Working since 2017, the group has created a mission-learning model to detect and differentiate whether or not a voice is original or modified, and how many times it has been replayed.
For example, as Roland Baumann, student in the cyber security program, points out, someone could potentially play a recorded voice over another person’s webcam — if they are able to access it — straight to a Google Home. Thus, the recording is played multiple times from one device to another.
How would someone be able to do this?
Well, all of these devices are connected through Wi-Fi, which is nothing new to hacking, according to Malik. Wi-Fi also has a weak spot in its security, stated by Consumer Reports in 2017 in which researchers had discovered its flaw.
Malik and company’s research has led to uncover that devices such as Google Home and Amazon Alexa have vulnerabilities as well.
“[These devices] are not able to understand if it is a recorded voice or original, artificially generated voice or authentic,” Malik said.
The focus of these devices is usability for consumers. Baumann first expressed interest into Malik’s research due to the fact that “home devices are so new that the security ramifications still haven’t been fully considered.”

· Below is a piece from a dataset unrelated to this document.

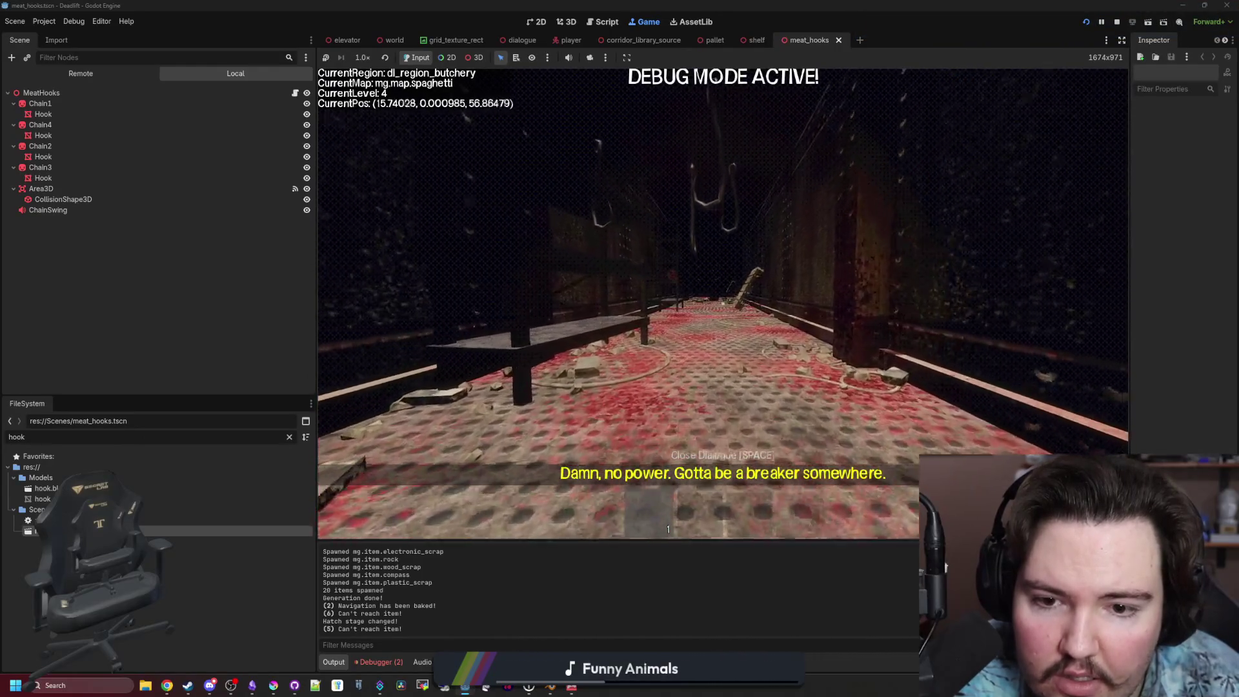
pyautogui.press('w')
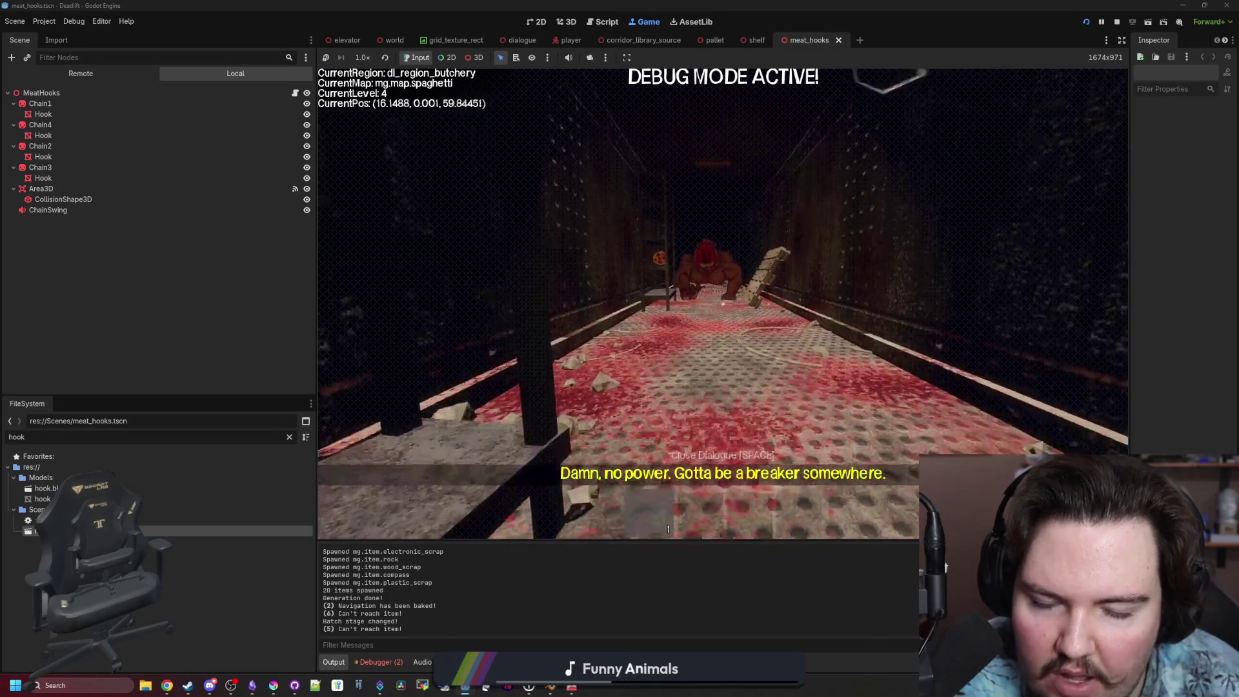
pyautogui.press('s')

In fact, experiments by Malik and his students has found that, Google Home specifically, uses speaker verification when a person says either “OK Google” or “Hey Google,” but then does not authenticate the rest of the command. Baumann played a male’s voice, already previously linked to the device, to say “OK Google” and then used a female’s voice to complete the command, which was approved and responded to.
Malik also said that voice cloning has been maturing in advances in the last few years, including software such as iSpeech and Lyrebird. The more data feed to a computer, the easier it is for it to recognize a pattern and clone a voice, although this is changing.
“At the moment, it is not a challenge to create a cloned voice,” Malik said. “The challenge is how to use less data to train your machine to generate [a cloned voice].”
Why does this all matter?
While they may appear harmless, voice assistants can do more than play the latest Billie Eilish song. They can also control your thermostat, open and close your garage, and even manage your home security.
Last month, artificial intelligence (AI) voice technology was used to scam a CEO into a fraudulent transfer of €220,000, or $243,000. The CEO was convinced he was speaking to his boss, but was deceived by AI voice technology, according to The Wall Street Journal.
“We’re not trying to scare people, but to educate them,” Malik said.
Malik pointed out that their research and model are for educational purposes, rather than commercial, but they did apply for a patent for the specific feature created by them. With all of the advancements in voice cloning, they still hope to improve and update their solutions further.
The researchers are currently preparing for a principal investigator (PI) meeting with the National Science Foundation (NSF).
“Our goal is not commercialization, but to focus on good research problems and finding appropriate solutions and publishing them while educating and training students,” Malik said.